=== Task inputs ===

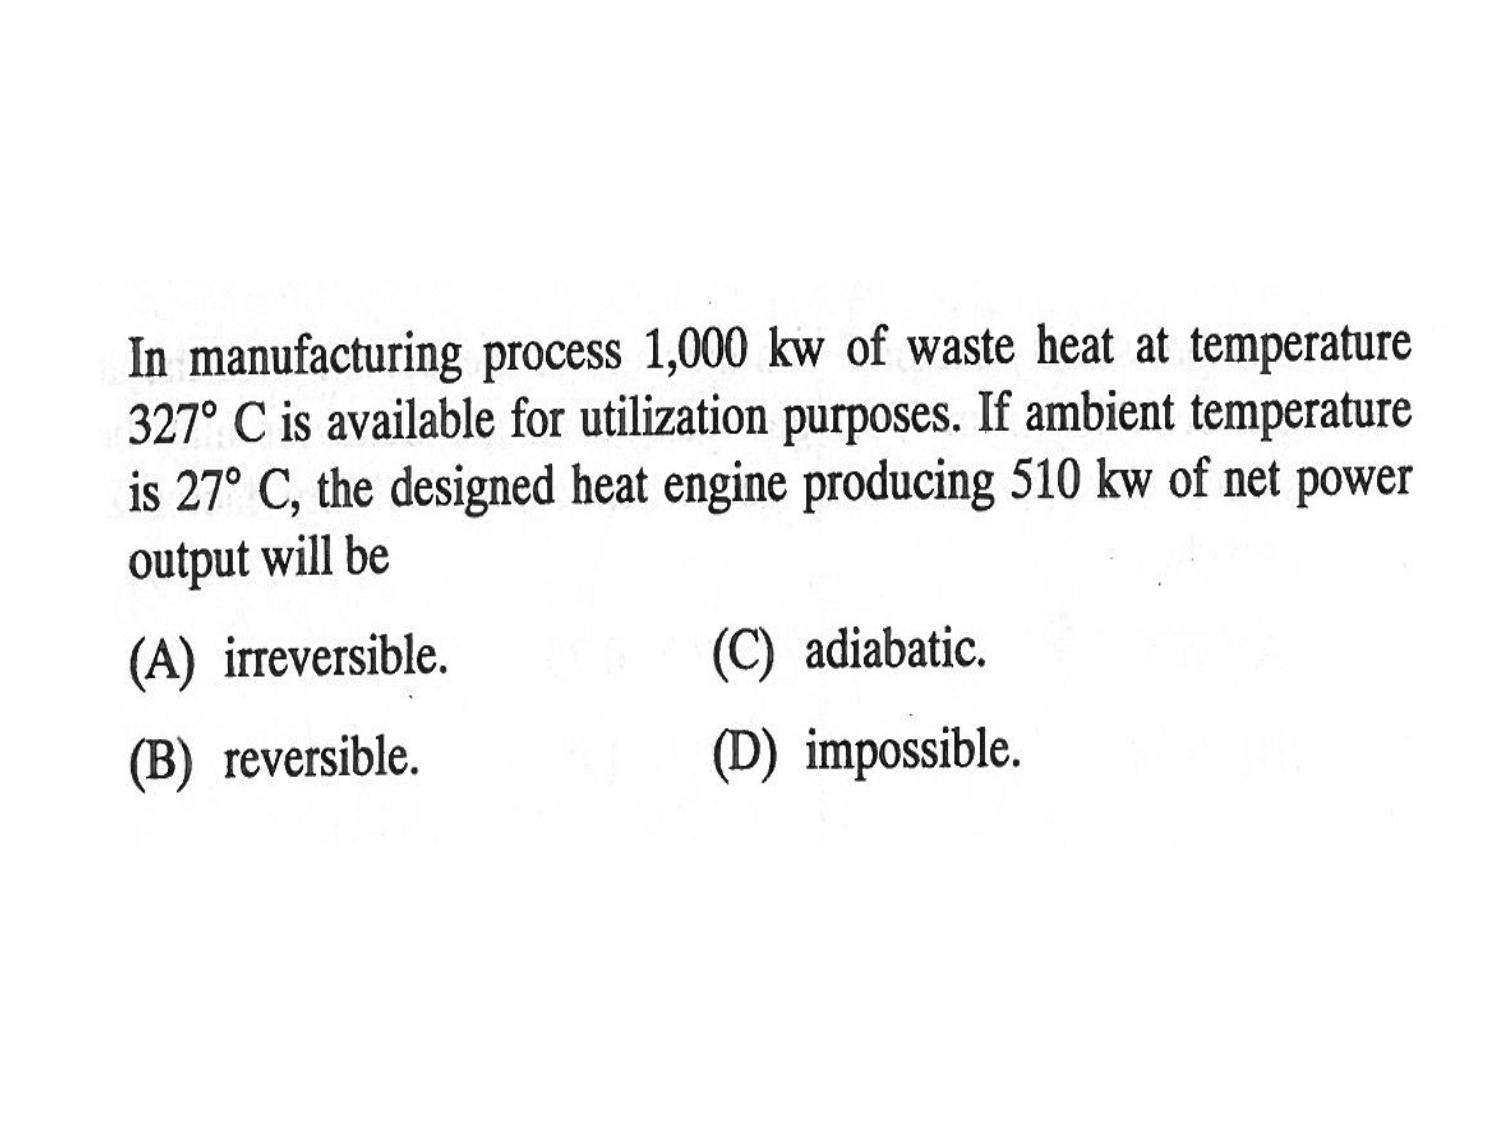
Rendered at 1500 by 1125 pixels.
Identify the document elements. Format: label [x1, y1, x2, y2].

picture [99, 279, 1451, 846]
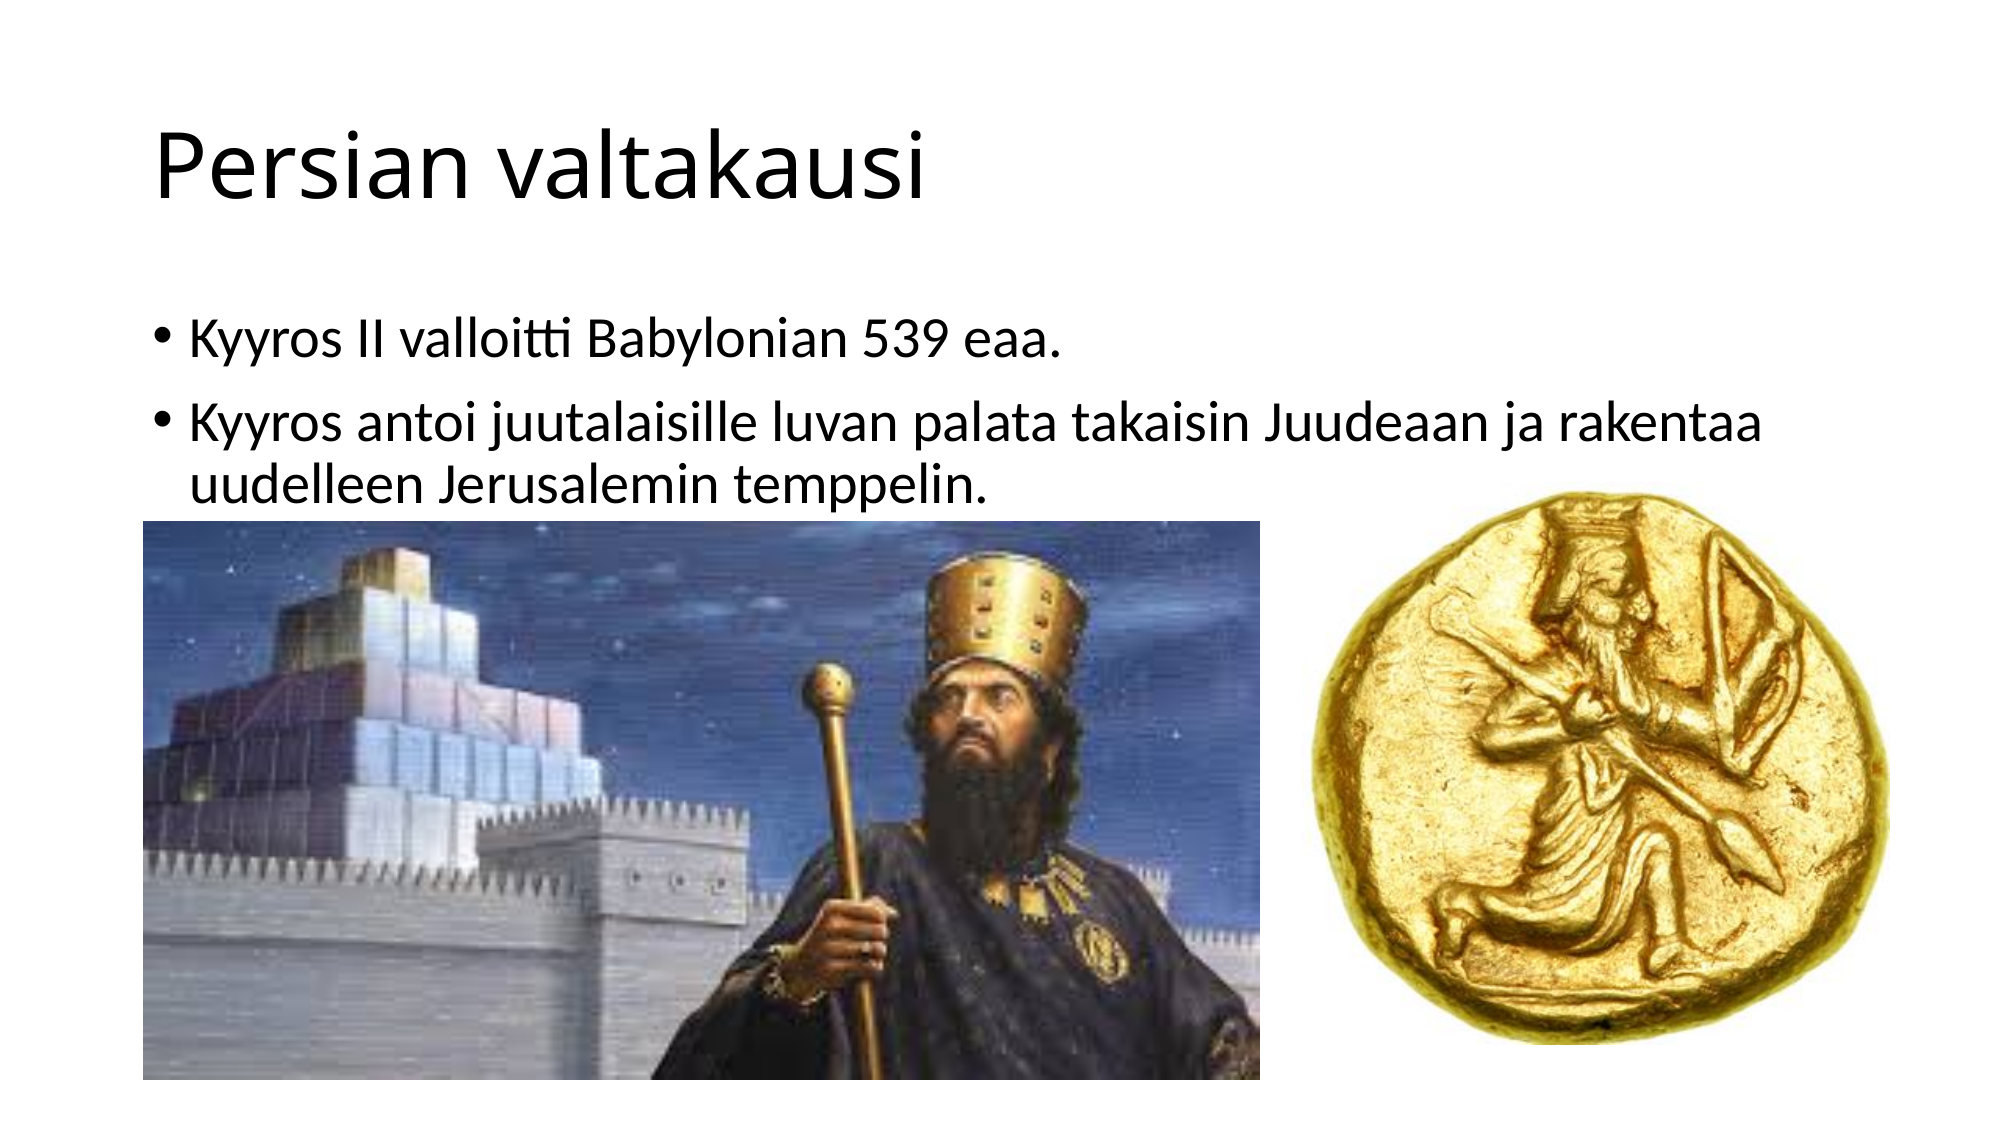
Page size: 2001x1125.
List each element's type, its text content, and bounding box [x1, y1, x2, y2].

===

Only the records themselves, retyped exactly, belong in the answer; please leave all images behind.

Rendered at 1500 by 1125 pixels.
Identify the document elements. Format: label [x1, y1, x2, y2].

picture [99, 279, 1451, 846]
Page size: 2001x1125.
List each element's type, its text content, and bounding box [x1, y1, x2, y2].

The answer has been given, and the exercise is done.